#### [Exercise material]
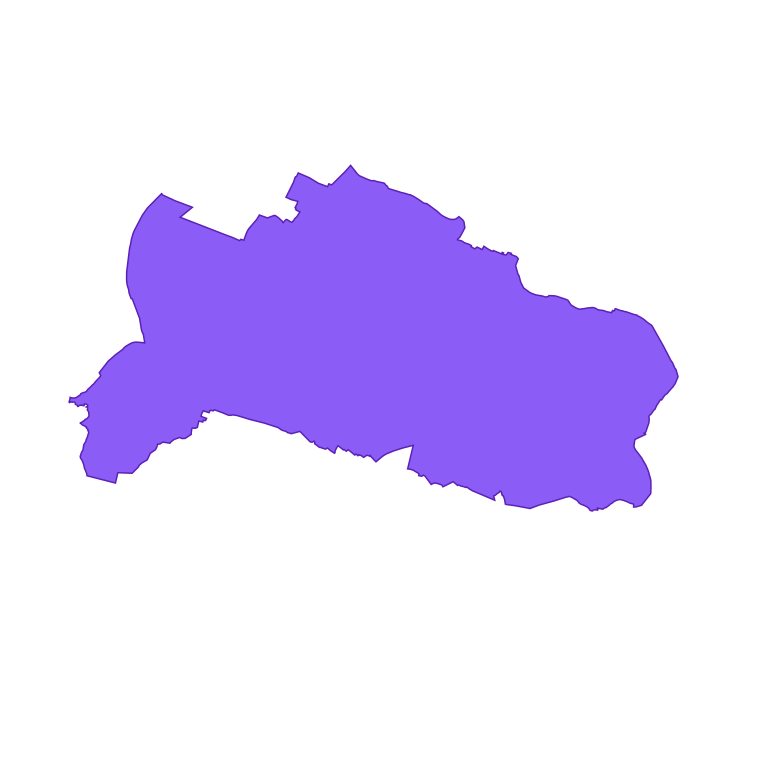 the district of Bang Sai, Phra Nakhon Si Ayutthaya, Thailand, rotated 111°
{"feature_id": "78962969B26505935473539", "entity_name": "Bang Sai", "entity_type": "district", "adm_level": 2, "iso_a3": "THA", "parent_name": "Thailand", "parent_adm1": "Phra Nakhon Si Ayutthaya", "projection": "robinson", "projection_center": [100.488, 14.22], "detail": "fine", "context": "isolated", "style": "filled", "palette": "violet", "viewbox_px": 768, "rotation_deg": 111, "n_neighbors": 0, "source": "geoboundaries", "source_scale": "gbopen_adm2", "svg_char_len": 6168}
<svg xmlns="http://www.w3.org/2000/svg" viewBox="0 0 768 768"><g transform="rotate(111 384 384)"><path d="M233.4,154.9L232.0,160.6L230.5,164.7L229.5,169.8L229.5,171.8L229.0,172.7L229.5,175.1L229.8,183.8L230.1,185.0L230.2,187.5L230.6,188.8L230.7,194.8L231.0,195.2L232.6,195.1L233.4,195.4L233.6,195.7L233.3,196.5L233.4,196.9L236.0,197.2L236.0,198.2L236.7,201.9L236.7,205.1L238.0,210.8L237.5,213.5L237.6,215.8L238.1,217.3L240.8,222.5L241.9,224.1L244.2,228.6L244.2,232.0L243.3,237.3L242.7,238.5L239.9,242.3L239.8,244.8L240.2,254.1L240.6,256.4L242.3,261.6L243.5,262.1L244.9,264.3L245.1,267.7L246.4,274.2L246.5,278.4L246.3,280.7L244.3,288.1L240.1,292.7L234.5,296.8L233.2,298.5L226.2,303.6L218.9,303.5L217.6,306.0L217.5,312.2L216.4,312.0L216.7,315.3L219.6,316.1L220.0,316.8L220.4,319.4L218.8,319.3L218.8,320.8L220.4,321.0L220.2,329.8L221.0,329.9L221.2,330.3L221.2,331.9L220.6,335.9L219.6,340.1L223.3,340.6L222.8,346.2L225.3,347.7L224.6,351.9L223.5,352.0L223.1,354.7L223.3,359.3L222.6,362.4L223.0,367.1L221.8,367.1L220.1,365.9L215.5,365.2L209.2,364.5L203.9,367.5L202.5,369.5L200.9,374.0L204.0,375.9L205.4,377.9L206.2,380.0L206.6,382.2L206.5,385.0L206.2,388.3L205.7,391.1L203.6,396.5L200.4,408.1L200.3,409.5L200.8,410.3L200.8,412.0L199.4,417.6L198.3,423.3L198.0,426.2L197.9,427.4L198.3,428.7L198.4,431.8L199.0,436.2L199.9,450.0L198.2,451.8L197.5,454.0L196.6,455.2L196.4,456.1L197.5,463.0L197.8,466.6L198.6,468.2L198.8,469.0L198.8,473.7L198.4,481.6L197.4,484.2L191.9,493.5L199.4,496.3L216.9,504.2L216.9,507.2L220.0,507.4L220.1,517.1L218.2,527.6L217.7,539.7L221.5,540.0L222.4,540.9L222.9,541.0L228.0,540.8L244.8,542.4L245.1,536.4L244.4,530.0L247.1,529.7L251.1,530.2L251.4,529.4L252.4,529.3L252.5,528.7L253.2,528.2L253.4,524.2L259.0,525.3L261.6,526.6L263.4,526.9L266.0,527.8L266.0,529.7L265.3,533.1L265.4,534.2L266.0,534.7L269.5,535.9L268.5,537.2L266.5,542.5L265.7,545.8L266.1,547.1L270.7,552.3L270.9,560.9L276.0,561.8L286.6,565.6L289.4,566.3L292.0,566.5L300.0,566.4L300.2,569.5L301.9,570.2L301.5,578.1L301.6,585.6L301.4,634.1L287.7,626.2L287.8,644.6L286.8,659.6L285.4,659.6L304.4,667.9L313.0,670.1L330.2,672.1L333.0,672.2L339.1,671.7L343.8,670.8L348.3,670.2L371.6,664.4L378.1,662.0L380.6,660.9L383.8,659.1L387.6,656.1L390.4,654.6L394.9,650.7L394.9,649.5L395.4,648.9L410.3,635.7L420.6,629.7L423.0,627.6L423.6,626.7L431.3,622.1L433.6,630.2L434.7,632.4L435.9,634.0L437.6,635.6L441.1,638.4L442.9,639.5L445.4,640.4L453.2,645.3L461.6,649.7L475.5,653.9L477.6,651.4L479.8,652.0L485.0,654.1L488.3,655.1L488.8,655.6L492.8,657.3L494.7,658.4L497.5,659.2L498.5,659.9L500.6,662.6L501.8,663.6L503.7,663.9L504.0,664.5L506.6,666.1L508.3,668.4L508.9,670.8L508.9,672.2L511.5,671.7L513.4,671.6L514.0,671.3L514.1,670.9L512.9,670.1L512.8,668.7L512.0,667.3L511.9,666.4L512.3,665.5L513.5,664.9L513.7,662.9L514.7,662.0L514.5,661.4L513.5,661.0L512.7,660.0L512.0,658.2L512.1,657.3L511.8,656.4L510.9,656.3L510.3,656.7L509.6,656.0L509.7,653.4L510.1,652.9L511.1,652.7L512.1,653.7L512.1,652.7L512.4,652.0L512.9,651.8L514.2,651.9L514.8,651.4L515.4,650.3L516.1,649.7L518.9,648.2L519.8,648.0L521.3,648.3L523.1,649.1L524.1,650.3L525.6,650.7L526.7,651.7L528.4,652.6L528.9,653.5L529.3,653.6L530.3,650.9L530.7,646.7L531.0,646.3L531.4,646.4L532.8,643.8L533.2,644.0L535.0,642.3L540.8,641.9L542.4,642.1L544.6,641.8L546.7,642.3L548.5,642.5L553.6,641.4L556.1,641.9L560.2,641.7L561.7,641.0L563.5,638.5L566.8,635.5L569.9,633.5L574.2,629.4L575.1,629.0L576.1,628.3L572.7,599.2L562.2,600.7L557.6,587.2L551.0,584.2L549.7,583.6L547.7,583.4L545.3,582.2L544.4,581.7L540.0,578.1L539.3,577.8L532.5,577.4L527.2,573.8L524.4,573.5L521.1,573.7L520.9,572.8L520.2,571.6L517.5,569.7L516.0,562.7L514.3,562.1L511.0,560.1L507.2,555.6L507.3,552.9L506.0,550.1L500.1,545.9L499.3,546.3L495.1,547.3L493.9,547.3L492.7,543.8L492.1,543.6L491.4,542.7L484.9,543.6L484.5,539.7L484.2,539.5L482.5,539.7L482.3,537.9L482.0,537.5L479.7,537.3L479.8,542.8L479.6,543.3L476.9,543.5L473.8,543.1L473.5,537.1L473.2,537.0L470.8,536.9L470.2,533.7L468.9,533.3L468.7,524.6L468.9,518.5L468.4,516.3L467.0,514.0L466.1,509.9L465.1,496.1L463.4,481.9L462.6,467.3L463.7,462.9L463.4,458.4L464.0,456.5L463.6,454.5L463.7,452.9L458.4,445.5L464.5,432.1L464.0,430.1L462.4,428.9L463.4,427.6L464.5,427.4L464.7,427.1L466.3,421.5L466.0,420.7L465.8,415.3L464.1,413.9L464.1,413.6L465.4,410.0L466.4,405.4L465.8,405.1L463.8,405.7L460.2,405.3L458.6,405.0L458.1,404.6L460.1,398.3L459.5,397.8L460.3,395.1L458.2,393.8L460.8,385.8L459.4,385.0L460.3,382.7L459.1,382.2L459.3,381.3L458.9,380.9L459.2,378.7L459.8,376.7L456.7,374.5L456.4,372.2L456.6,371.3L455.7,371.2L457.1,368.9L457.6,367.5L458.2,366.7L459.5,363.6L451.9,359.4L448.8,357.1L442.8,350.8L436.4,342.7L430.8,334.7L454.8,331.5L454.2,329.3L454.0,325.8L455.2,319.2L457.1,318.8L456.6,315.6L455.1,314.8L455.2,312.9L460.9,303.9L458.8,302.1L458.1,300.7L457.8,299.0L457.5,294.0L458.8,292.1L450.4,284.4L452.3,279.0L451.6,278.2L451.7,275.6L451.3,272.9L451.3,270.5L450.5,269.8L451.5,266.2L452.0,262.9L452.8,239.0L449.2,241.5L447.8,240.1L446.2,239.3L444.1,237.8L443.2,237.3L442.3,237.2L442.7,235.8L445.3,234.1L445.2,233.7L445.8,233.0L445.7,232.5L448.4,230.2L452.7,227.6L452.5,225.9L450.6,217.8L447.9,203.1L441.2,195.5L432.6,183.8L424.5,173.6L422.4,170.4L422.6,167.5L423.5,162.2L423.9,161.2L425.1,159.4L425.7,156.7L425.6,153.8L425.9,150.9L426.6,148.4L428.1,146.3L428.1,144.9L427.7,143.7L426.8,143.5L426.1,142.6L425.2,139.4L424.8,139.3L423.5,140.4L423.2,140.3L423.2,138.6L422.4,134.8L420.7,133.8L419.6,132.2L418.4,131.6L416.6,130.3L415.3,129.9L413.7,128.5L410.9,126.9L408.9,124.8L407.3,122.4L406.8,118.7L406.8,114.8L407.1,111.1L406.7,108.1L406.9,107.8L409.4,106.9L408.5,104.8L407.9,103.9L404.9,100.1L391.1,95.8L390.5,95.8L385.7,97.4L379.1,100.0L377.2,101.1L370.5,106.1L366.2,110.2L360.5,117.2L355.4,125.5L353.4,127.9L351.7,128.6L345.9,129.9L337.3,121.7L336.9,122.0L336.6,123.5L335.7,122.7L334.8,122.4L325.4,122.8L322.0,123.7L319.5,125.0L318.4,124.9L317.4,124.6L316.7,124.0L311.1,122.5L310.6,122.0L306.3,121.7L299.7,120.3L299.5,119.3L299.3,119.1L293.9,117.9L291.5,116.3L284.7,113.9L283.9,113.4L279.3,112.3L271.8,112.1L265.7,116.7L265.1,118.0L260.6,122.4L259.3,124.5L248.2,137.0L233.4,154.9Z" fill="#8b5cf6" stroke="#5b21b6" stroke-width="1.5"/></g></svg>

...

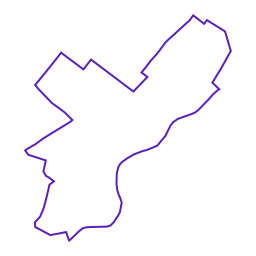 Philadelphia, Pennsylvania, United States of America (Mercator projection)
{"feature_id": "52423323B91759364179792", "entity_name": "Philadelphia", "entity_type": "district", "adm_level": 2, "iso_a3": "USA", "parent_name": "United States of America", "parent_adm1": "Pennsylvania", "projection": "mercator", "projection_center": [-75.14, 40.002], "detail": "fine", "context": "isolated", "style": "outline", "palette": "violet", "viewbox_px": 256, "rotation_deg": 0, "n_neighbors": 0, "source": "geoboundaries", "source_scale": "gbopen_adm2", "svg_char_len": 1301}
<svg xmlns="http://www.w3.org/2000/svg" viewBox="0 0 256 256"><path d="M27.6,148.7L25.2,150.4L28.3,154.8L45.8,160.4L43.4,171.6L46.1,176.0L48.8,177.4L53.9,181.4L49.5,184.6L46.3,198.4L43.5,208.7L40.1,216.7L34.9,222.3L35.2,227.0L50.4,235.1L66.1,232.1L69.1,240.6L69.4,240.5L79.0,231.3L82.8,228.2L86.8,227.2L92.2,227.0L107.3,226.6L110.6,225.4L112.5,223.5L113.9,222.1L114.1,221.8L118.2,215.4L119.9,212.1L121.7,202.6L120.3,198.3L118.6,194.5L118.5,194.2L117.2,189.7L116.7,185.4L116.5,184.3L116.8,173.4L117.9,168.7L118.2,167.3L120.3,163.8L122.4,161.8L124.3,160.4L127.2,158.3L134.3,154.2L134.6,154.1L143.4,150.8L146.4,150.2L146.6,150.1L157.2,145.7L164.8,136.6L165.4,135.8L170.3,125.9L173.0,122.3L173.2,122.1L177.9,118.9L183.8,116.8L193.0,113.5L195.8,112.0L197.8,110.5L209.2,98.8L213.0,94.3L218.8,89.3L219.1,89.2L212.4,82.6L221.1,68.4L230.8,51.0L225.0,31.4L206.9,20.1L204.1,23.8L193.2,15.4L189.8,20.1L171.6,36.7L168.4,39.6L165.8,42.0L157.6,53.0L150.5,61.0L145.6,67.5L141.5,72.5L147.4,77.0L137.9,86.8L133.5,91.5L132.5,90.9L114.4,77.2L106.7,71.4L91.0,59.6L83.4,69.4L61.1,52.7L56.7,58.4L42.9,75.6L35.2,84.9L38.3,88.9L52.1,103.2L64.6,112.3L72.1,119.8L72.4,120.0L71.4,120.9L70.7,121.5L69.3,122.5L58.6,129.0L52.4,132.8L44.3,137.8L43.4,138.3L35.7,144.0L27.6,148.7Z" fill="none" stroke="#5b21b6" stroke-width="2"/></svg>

---

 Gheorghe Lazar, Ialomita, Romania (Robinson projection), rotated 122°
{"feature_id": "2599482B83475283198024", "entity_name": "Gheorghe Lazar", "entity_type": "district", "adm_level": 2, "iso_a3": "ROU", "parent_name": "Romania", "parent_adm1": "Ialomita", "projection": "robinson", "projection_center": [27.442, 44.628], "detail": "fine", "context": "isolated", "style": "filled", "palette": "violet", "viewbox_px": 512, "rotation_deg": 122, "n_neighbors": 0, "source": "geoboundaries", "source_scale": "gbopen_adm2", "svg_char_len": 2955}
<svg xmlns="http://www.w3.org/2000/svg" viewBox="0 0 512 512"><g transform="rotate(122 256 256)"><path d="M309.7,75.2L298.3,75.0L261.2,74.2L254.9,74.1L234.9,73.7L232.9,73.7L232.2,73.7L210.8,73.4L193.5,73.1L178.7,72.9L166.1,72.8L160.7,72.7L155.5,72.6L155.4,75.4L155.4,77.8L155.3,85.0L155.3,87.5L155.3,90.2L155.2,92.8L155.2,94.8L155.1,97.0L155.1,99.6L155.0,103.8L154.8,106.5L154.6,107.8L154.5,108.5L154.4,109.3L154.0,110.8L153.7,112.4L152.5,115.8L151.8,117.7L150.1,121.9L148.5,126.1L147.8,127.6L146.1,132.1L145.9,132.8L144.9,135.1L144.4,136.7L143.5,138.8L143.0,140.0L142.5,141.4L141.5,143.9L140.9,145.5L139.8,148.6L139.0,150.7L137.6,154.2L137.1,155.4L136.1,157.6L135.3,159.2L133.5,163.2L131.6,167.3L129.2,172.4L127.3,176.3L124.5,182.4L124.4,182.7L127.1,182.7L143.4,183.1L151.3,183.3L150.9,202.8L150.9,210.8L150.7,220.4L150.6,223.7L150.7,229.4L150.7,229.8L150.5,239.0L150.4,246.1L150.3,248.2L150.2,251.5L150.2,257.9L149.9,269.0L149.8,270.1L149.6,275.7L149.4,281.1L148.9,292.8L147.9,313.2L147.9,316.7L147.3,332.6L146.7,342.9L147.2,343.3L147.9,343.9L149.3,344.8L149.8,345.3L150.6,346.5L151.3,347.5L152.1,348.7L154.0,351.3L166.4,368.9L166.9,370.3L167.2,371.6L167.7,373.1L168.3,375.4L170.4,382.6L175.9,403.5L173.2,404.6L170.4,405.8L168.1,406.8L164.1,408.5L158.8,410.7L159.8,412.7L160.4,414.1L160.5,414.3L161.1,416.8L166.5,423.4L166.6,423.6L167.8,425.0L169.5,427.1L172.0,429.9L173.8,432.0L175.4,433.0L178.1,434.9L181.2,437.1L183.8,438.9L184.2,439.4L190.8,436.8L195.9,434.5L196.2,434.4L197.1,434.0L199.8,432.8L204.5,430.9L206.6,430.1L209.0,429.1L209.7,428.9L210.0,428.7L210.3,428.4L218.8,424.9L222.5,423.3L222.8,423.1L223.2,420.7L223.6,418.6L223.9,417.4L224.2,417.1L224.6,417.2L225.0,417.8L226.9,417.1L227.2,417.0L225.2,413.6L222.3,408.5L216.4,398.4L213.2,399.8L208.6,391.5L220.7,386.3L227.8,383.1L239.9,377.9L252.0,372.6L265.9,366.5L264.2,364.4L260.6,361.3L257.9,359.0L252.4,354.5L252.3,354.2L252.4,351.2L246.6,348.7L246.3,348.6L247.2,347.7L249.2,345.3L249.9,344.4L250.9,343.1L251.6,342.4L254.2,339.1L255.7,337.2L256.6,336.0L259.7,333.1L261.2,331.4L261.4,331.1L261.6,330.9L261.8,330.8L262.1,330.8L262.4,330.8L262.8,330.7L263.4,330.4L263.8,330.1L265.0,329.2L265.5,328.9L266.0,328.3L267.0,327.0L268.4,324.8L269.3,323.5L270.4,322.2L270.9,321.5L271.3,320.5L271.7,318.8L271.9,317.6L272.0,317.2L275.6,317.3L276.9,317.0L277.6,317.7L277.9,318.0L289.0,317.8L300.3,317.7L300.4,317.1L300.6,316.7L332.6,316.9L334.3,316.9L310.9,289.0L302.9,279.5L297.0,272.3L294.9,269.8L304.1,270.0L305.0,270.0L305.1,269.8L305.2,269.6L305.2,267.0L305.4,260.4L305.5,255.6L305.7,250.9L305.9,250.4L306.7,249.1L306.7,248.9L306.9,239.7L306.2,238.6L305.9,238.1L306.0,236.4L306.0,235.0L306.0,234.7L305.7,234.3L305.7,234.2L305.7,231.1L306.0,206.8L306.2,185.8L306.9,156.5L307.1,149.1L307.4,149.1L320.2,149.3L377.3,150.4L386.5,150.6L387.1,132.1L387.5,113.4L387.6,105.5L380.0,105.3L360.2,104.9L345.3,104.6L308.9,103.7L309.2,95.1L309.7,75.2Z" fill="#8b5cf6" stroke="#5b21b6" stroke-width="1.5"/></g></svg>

#### [Given request]
Collect each line in the records above where "isolated" appears as a whole word on its own, not inside a longer word. Case counts.

#### [Correct result]
{"feature_id": "78962969B26505935473539", "entity_name": "Bang Sai", "entity_type": "district", "adm_level": 2, "iso_a3": "THA", "parent_name": "Thailand", "parent_adm1": "Phra Nakhon Si Ayutthaya", "projection": "robinson", "projection_center": [100.488, 14.22], "detail": "fine", "context": "isolated", "style": "filled", "palette": "violet", "viewbox_px": 768, "rotation_deg": 111, "n_neighbors": 0, "source": "geoboundaries", "source_scale": "gbopen_adm2", "svg_char_len": 6168}
{"feature_id": "52423323B91759364179792", "entity_name": "Philadelphia", "entity_type": "district", "adm_level": 2, "iso_a3": "USA", "parent_name": "United States of America", "parent_adm1": "Pennsylvania", "projection": "mercator", "projection_center": [-75.14, 40.002], "detail": "fine", "context": "isolated", "style": "outline", "palette": "violet", "viewbox_px": 256, "rotation_deg": 0, "n_neighbors": 0, "source": "geoboundaries", "source_scale": "gbopen_adm2", "svg_char_len": 1301}
{"feature_id": "2599482B83475283198024", "entity_name": "Gheorghe Lazar", "entity_type": "district", "adm_level": 2, "iso_a3": "ROU", "parent_name": "Romania", "parent_adm1": "Ialomita", "projection": "robinson", "projection_center": [27.442, 44.628], "detail": "fine", "context": "isolated", "style": "filled", "palette": "violet", "viewbox_px": 512, "rotation_deg": 122, "n_neighbors": 0, "source": "geoboundaries", "source_scale": "gbopen_adm2", "svg_char_len": 2955}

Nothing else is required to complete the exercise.